▸ **Exercise prompt**
Examine the entries and show every line in which the word "cout" is found.

▸ **Pictures paired with source code**
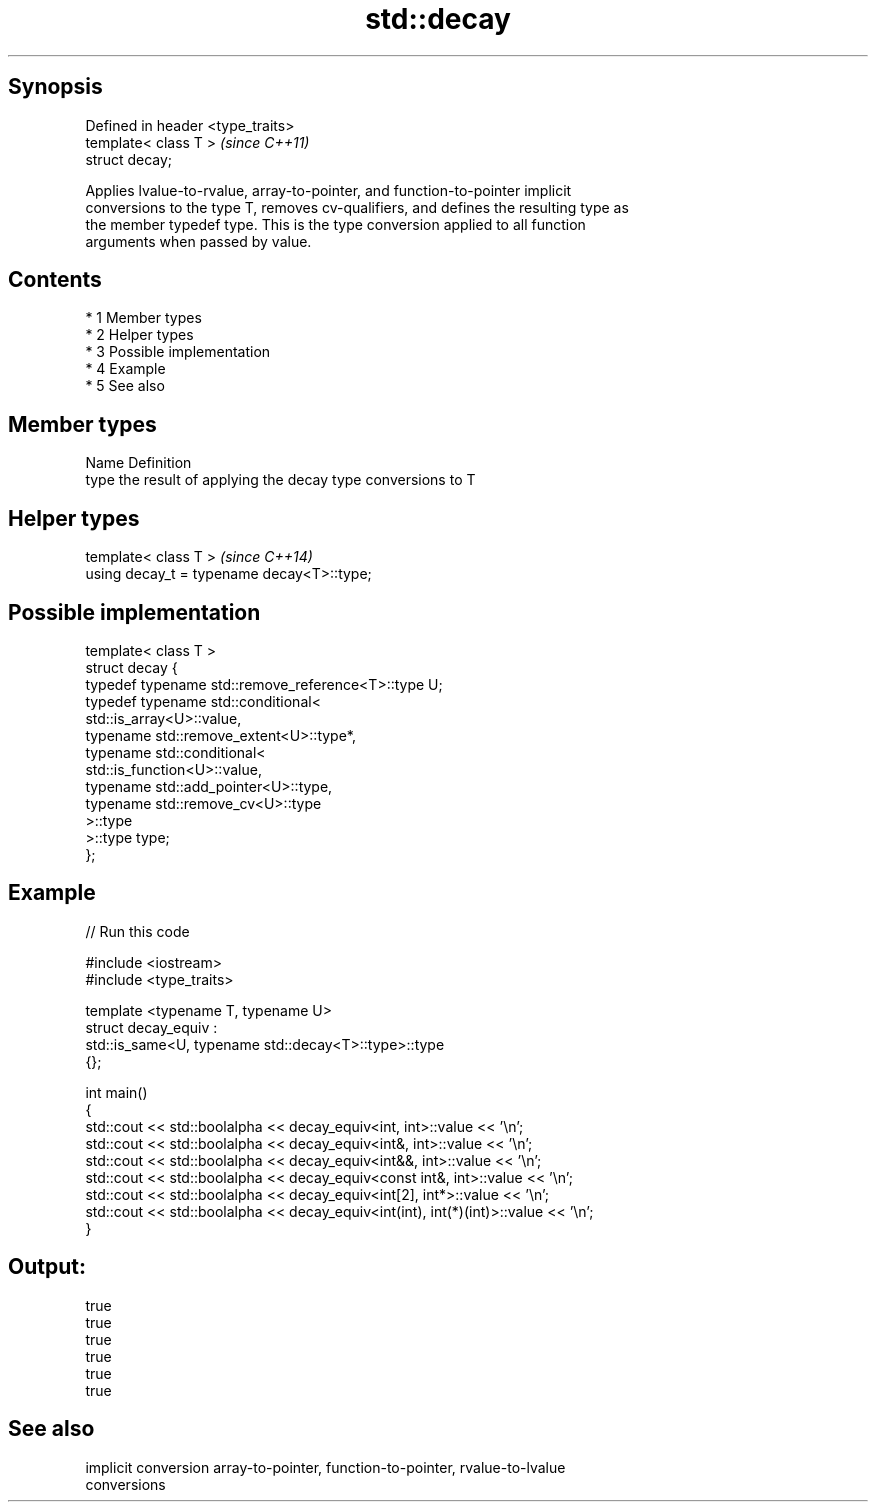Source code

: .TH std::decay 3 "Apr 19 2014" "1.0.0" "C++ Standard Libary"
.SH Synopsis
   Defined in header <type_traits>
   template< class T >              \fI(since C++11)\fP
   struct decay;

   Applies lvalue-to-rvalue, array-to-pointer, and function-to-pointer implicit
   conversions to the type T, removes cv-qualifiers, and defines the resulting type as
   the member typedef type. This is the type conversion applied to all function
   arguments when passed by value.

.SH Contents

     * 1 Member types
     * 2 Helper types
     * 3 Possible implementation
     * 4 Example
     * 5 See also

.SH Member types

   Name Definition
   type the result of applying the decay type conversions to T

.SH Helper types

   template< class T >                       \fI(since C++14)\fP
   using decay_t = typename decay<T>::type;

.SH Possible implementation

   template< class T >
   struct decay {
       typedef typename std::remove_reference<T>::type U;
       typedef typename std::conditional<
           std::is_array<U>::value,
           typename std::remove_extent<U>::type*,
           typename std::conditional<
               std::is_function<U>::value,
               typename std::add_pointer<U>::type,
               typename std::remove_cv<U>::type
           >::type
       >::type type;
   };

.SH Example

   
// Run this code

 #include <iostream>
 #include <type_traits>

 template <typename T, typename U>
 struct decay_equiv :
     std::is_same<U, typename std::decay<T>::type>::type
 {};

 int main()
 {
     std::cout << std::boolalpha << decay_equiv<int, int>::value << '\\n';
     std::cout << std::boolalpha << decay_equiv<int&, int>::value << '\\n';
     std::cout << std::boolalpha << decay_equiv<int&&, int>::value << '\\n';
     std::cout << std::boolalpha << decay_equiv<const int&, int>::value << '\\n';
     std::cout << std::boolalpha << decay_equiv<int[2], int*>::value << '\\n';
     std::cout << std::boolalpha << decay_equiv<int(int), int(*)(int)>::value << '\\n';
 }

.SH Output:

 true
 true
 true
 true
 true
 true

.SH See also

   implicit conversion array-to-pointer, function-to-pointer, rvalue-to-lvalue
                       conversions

▸ **Response to the task**
     std::cout << std::boolalpha << decay_equiv<int, int>::value << '\\n';
     std::cout << std::boolalpha << decay_equiv<int&, int>::value << '\\n';
     std::cout << std::boolalpha << decay_equiv<int&&, int>::value << '\\n';
     std::cout << std::boolalpha << decay_equiv<const int&, int>::value << '\\n';
     std::cout << std::boolalpha << decay_equiv<int[2], int*>::value << '\\n';
     std::cout << std::boolalpha << decay_equiv<int(int), int(*)(int)>::value << '\\n';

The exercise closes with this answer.